— Да, перспективы у селекции огромны.
— Мечтаю о ста двадцати центнерах с гектара!
— Возможности почти безграничны, — повторяет, уже думая о чем-то ином, Пустовойт. — Жаль только: вот уйдете на пенсию, и селекция пшеницы на Кубани затопчется на месте. Ведь вы как никто знаете, что она, простите, держится на бескорыстной любви к делу, на энтузиазме, на самопожертвовании, если хотите. Нужно всю жизнь проработать на одном месте, не прыгать с места на место, быть однолюбом, подвижником. А много ли таких вы встречали?…
— Мои ученики… — делает попытку возразить Павел Пантелеймонович.
— Да, ученики… Конечно, конечно, — подхватит Василий Степанович, — вспомните, как вы работали вначале, когда переехали в Краснодар, тогда был совсем не тот размах. Это сегодня целые НИИ, великолепные лаборатории с новейшим оборудованием, десятки, сотни сотрудников. Твори! Вот как изменилась жизнь. Но в нашем деле нет какого-либо предела, вершины достижений. Сегодня это неслыханный сорт, а завтра практик-агроном отвергнет его, потому что жизнь не стоит на месте, требования к сорту повышаются с каждым днем. Да и природа не дремлет, насылая на поля и полчища вредителей, и сонмы невидимых глазу болезней. Не будем говорить о непредсказуемых стихийных бедствиях — они почти ежегодно наносят значительный урон культурным растениям…

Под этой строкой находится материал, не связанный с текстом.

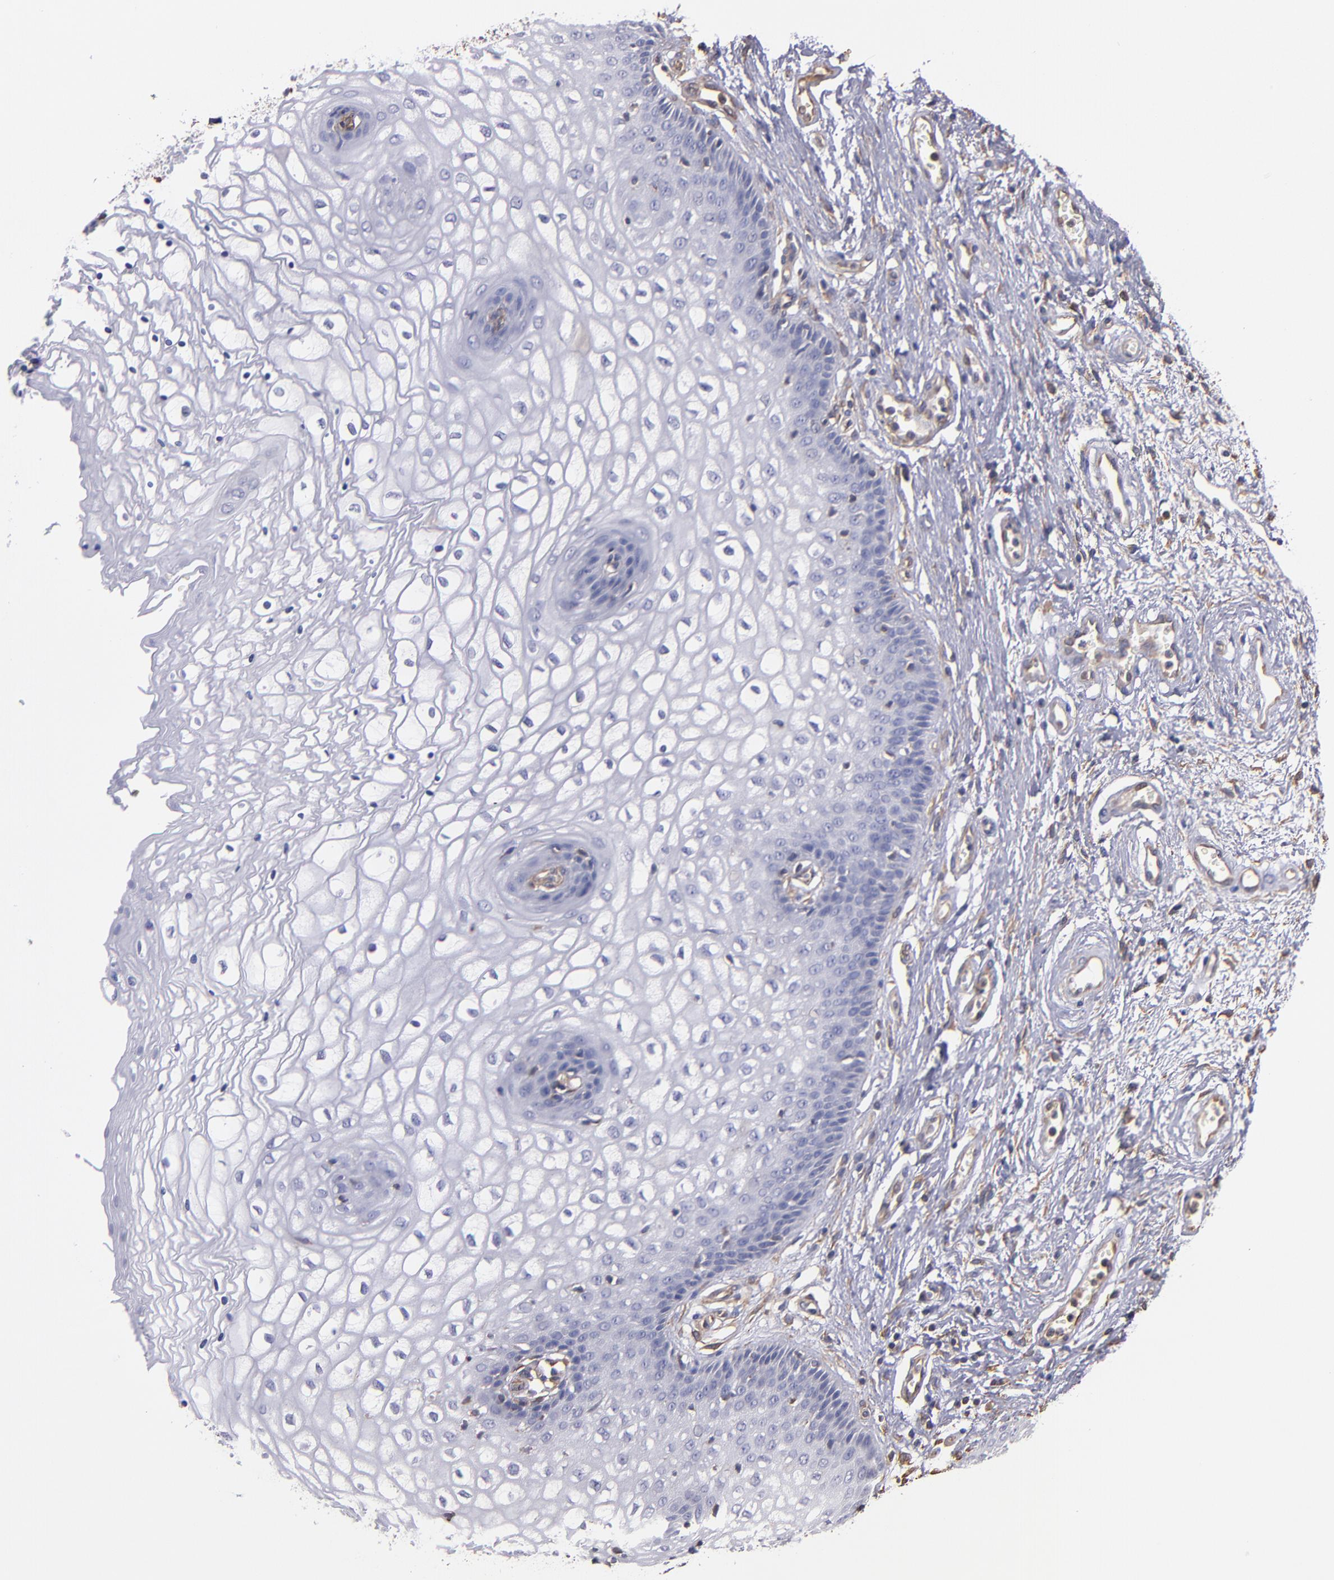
{"staining": {"intensity": "negative", "quantity": "none", "location": "none"}, "tissue": "vagina", "cell_type": "Squamous epithelial cells", "image_type": "normal", "snomed": [{"axis": "morphology", "description": "Normal tissue, NOS"}, {"axis": "topography", "description": "Vagina"}], "caption": "An IHC histopathology image of unremarkable vagina is shown. There is no staining in squamous epithelial cells of vagina. The staining is performed using DAB brown chromogen with nuclei counter-stained in using hematoxylin.", "gene": "ABCC1", "patient": {"sex": "female", "age": 34}}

Был октябрьский день 1972 года. Более грустного дня в своей жизни Павел Пантелеймонович не мог, пожалуй, припомнить. Возвращаясь с похорон Василия Степановича, он чувствовал такую опустошенность, какой давно не испытывал. Находившемуся с ним в тот вечер Владимиру Васильевичу Усенко признался:
— Знаете, я что-то плохо чувствую себя. За этот год так устал, что, кажется, не отдыхал вечность. Думаю поехать в Крым. Мне нравится там — красиво. Правда, врачи не советуют. Ну да все равно поеду.
И неожиданно после целого дня воспоминаний о покойном снова вернулся к нему:
— Нет, Владимир Васильевич, такого человека, как Василий Степанович, Кубани еще долго ожидать. Да и не только одной Кубани. Не каждому народу ждать таких людей — одного на целое столетие.
Ровно через неделю, 20 октября, Павел Пантелеймонович поехал в санаторий.
ВОЗВРАЩЕНИЕ НА КРУГИ СВОЯ
Решился, взял наконец Павел Пантелеймонович путевки. Давно так не хотелось отдыхать, как сейчас, хотя врачи и не очень советуют ему ехать. Говорят, повременить бы надо, сердце не нравится им, что ли. Но он настоял на своем. В Ливадию с Полиной Александровной добрались из Новороссийска по морю.
Осень в тот год выдалась мягкая, золотая пора увядания, казалось, застыла в прозрачных далях. Днем — спокойная синь моря и дальние линии берегов, после ужина — тишина парка посреди цветочных газонов, ухоженных клумб, непривычных для глаза пальм, миртов и сосен.